▶ **TASK DIRECTIONS**: Reply with exactly the lines from the one that contains "topping piped on" through the last line of the records below, and with no other lines.

▶ **Saved entries**:
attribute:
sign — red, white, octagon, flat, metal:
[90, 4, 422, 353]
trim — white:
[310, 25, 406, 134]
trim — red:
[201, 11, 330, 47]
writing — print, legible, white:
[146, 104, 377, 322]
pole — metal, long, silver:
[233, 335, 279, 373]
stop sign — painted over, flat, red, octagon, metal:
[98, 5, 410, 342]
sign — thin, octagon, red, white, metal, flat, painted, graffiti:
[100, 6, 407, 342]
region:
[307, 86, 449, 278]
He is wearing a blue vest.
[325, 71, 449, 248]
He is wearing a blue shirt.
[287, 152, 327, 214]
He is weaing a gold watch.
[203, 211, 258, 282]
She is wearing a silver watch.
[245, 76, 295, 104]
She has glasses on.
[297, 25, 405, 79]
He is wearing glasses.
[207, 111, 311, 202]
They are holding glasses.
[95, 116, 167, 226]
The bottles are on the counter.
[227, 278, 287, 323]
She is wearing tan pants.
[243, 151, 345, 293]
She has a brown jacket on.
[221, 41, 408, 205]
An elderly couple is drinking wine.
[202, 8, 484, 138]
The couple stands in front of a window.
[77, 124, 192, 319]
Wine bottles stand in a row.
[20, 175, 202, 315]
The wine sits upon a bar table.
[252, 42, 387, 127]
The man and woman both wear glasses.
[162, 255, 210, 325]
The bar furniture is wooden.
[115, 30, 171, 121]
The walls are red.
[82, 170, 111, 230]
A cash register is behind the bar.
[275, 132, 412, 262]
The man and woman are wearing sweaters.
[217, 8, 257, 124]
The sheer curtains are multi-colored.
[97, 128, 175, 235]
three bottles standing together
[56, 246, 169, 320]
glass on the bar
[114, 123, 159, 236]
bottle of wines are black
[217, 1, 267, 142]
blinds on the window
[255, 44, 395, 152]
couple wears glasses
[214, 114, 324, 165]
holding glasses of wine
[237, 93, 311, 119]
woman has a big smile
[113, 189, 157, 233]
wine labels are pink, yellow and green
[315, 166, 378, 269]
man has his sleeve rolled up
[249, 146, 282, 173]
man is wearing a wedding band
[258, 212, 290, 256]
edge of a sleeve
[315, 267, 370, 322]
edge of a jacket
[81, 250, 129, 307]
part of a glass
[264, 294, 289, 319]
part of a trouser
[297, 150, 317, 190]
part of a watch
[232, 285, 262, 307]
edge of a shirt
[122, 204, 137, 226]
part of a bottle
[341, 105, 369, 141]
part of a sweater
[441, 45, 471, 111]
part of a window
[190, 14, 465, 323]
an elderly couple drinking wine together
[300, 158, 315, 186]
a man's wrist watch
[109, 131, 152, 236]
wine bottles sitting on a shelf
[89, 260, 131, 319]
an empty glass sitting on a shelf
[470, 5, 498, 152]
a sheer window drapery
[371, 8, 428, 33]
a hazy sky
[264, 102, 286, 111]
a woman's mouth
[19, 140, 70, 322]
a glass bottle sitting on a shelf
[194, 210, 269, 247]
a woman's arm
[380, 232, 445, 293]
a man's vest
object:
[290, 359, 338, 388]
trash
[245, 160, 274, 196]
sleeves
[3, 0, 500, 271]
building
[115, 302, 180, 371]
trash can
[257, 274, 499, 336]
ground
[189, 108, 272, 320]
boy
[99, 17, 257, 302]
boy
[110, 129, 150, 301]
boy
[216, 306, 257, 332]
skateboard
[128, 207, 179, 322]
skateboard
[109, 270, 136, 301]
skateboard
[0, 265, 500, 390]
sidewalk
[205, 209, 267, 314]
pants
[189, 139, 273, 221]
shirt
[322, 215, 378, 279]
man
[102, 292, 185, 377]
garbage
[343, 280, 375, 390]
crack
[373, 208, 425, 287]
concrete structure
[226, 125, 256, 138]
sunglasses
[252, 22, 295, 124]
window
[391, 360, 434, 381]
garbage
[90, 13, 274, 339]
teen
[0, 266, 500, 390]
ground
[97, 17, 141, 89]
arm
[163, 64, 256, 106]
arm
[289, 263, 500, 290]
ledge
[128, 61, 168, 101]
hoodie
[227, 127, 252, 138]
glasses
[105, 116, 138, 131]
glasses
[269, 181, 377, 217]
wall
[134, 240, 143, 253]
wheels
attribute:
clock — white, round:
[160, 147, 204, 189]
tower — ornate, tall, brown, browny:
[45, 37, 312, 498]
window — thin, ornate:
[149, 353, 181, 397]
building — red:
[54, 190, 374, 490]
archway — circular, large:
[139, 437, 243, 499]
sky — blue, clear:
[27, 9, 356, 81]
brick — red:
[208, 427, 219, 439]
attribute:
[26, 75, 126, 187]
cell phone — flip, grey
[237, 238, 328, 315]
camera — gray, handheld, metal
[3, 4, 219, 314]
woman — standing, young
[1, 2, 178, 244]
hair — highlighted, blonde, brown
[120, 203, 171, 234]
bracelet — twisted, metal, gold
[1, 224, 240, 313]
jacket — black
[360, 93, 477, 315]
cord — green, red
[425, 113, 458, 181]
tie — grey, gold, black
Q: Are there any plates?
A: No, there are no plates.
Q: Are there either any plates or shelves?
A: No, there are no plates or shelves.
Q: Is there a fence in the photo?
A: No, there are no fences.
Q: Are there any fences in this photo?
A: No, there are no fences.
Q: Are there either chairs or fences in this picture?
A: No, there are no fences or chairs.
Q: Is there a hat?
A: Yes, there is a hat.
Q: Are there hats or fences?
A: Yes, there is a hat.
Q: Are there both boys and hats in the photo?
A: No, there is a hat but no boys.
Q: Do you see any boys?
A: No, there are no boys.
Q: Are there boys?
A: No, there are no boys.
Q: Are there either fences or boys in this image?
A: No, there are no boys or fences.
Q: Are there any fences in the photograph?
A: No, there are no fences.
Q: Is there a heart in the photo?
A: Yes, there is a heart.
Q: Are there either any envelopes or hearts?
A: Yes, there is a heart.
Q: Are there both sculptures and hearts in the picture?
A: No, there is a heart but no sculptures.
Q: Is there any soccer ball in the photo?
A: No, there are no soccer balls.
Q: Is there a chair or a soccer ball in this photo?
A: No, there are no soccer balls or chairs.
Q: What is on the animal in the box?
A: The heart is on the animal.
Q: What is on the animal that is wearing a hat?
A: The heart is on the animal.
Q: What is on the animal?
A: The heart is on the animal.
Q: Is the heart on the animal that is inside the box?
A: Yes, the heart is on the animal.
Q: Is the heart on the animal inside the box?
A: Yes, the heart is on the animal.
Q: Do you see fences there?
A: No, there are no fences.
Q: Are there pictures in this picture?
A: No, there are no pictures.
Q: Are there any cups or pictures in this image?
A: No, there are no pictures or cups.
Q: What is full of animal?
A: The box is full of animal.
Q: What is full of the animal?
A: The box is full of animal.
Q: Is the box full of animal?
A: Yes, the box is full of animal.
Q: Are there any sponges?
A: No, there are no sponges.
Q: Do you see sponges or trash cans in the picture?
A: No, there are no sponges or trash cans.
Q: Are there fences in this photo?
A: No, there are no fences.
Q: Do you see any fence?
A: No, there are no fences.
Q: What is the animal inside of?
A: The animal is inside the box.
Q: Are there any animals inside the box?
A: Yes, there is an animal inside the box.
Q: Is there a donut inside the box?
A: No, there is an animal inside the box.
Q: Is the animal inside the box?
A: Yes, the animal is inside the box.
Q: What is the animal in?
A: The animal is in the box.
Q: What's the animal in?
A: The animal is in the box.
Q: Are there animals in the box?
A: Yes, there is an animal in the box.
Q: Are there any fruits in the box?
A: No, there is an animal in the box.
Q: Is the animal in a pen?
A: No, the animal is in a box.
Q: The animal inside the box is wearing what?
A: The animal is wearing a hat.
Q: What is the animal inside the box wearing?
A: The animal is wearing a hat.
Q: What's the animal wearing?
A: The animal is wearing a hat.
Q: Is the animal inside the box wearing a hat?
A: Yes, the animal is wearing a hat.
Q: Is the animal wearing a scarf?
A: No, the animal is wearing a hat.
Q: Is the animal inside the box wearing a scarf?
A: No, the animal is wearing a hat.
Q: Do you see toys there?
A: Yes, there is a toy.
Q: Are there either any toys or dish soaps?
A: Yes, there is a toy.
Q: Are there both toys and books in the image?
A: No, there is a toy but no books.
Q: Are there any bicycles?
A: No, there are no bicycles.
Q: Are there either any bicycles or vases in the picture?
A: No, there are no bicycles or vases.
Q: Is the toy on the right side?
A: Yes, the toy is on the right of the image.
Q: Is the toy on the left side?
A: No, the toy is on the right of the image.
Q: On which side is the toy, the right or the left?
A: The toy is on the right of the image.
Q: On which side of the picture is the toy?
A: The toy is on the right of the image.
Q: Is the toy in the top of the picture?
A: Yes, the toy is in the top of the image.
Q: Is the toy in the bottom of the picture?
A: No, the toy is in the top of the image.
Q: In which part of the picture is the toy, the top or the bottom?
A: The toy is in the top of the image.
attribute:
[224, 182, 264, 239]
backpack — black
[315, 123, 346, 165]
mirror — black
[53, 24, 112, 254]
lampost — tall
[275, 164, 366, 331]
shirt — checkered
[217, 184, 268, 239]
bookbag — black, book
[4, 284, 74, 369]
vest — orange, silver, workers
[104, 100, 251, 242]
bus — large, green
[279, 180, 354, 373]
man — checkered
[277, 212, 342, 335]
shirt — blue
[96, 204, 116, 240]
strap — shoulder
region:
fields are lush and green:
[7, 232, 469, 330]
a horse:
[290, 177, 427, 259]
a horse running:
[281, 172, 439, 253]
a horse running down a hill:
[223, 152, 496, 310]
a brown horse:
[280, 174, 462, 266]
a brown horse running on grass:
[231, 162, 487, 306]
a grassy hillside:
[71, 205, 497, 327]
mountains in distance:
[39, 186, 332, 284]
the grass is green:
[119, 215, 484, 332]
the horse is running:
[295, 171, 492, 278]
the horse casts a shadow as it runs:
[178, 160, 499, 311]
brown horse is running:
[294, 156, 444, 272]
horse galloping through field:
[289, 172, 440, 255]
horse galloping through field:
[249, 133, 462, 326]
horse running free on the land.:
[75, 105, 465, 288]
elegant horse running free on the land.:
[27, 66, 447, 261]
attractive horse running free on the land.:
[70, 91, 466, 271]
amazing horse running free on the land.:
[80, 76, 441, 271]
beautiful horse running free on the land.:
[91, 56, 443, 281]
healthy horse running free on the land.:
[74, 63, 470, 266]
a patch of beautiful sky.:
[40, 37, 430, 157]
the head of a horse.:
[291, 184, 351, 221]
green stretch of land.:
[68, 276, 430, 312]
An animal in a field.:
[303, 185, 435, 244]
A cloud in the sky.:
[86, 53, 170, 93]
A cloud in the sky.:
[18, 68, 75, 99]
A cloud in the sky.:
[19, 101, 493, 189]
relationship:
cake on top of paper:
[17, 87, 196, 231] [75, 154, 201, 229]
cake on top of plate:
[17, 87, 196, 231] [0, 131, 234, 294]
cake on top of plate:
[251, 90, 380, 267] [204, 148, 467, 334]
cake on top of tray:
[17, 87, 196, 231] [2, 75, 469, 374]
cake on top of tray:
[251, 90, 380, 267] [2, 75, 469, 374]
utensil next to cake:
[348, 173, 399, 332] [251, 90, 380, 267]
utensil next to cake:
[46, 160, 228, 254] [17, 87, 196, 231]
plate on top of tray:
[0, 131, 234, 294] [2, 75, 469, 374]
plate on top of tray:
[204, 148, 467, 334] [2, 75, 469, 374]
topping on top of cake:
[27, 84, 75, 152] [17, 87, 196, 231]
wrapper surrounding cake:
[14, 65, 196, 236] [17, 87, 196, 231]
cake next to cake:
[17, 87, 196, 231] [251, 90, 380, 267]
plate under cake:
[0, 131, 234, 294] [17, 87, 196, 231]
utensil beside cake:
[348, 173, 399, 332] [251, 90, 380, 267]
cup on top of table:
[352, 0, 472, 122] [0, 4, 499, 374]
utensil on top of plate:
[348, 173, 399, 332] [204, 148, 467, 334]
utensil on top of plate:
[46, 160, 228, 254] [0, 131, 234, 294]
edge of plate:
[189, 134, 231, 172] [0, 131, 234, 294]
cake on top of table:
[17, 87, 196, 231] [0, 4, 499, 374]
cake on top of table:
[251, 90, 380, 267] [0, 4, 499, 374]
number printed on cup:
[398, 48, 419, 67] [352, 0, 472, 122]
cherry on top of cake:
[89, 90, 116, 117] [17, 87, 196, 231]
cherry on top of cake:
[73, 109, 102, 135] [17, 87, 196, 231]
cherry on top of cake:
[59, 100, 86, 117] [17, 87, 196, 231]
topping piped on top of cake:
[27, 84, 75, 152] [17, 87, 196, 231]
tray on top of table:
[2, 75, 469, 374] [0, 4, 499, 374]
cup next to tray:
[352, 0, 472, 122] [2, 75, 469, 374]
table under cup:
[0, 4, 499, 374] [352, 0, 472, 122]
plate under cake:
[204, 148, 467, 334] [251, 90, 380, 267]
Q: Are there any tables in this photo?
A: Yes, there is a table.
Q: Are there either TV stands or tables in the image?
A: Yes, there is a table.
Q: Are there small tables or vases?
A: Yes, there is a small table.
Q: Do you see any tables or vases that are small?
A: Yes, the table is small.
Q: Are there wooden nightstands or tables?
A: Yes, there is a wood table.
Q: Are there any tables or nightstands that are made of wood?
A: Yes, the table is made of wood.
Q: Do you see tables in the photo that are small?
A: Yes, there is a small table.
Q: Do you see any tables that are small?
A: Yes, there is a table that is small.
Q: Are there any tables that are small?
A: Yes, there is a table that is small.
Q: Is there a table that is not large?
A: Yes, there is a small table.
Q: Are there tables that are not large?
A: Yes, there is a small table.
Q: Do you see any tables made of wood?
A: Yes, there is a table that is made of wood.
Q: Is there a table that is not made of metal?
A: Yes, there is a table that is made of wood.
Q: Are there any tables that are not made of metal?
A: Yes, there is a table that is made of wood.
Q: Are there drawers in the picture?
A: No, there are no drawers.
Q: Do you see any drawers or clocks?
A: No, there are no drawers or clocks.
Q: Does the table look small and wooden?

▶ **ANSWER FOR THE TASK**:
topping piped on top of cake:
[27, 84, 75, 152] [17, 87, 196, 231]
tray on top of table:
[2, 75, 469, 374] [0, 4, 499, 374]
cup next to tray:
[352, 0, 472, 122] [2, 75, 469, 374]
table under cup:
[0, 4, 499, 374] [352, 0, 472, 122]
plate under cake:
[204, 148, 467, 334] [251, 90, 380, 267]
Q: Are there any tables in this photo?
A: Yes, there is a table.
Q: Are there either TV stands or tables in the image?
A: Yes, there is a table.
Q: Are there small tables or vases?
A: Yes, there is a small table.
Q: Do you see any tables or vases that are small?
A: Yes, the table is small.
Q: Are there wooden nightstands or tables?
A: Yes, there is a wood table.
Q: Are there any tables or nightstands that are made of wood?
A: Yes, the table is made of wood.
Q: Do you see tables in the photo that are small?
A: Yes, there is a small table.
Q: Do you see any tables that are small?
A: Yes, there is a table that is small.
Q: Are there any tables that are small?
A: Yes, there is a table that is small.
Q: Is there a table that is not large?
A: Yes, there is a small table.
Q: Are there tables that are not large?
A: Yes, there is a small table.
Q: Do you see any tables made of wood?
A: Yes, there is a table that is made of wood.
Q: Is there a table that is not made of metal?
A: Yes, there is a table that is made of wood.
Q: Are there any tables that are not made of metal?
A: Yes, there is a table that is made of wood.
Q: Are there drawers in the picture?
A: No, there are no drawers.
Q: Do you see any drawers or clocks?
A: No, there are no drawers or clocks.
Q: Does the table look small and wooden?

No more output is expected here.